### To do
Extract each line of the data below exactly as written.

### Excerpted data
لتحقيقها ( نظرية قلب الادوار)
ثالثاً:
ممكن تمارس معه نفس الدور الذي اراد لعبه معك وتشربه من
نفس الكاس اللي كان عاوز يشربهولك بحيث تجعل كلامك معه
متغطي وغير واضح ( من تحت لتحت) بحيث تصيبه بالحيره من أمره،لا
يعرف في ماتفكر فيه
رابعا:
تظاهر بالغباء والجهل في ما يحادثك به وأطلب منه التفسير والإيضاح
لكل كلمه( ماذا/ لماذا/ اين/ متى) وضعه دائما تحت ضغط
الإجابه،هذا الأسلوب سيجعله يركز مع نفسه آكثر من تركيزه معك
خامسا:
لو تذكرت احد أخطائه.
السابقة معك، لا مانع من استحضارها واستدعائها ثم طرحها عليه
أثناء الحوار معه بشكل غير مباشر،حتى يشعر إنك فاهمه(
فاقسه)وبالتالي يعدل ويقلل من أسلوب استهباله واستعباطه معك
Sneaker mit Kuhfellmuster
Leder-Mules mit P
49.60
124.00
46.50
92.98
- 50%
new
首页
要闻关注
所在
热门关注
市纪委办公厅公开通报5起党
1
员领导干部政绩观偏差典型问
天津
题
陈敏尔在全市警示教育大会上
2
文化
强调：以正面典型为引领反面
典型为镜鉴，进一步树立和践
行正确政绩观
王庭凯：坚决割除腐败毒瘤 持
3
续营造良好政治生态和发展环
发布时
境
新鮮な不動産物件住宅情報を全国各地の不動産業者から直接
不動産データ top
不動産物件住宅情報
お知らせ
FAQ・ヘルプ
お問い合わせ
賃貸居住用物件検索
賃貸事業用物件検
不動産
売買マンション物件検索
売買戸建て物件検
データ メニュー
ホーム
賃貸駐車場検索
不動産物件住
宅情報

### Task response
لتحقيقها ( نظرية قلب الادوار)
ثالثاً:
ممكن تمارس معه نفس الدور الذي اراد لعبه معك وتشربه من
نفس الكاس اللي كان عاوز يشربهولك بحيث تجعل كلامك معه
متغطي وغير واضح ( من تحت لتحت) بحيث تصيبه بالحيره من أمره،لا
يعرف في ماتفكر فيه
رابعا:
تظاهر بالغباء والجهل في ما يحادثك به وأطلب منه التفسير والإيضاح
لكل كلمه( ماذا/ لماذا/ اين/ متى) وضعه دائما تحت ضغط
الإجابه،هذا الأسلوب سيجعله يركز مع نفسه آكثر من تركيزه معك
خامسا:
لو تذكرت احد أخطائه.
السابقة معك، لا مانع من استحضارها واستدعائها ثم طرحها عليه
أثناء الحوار معه بشكل غير مباشر،حتى يشعر إنك فاهمه(
فاقسه)وبالتالي يعدل ويقلل من أسلوب استهباله واستعباطه معك
Sneaker mit Kuhfellmuster
Leder-Mules mit P
49.60
124.00
46.50
92.98
- 50%
new
首页
要闻关注
所在
热门关注
市纪委办公厅公开通报5起党
1
员领导干部政绩观偏差典型问
天津
题
陈敏尔在全市警示教育大会上
2
文化
强调：以正面典型为引领反面
典型为镜鉴，进一步树立和践
行正确政绩观
王庭凯：坚决割除腐败毒瘤 持
3
续营造良好政治生态和发展环
发布时
境
新鮮な不動産物件住宅情報を全国各地の不動産業者から直接
不動産データ top
不動産物件住宅情報
お知らせ
FAQ・ヘルプ
お問い合わせ
賃貸居住用物件検索
賃貸事業用物件検
不動産
売買マンション物件検索
売買戸建て物件検
データ メニュー
ホーム
賃貸駐車場検索
不動産物件住
宅情報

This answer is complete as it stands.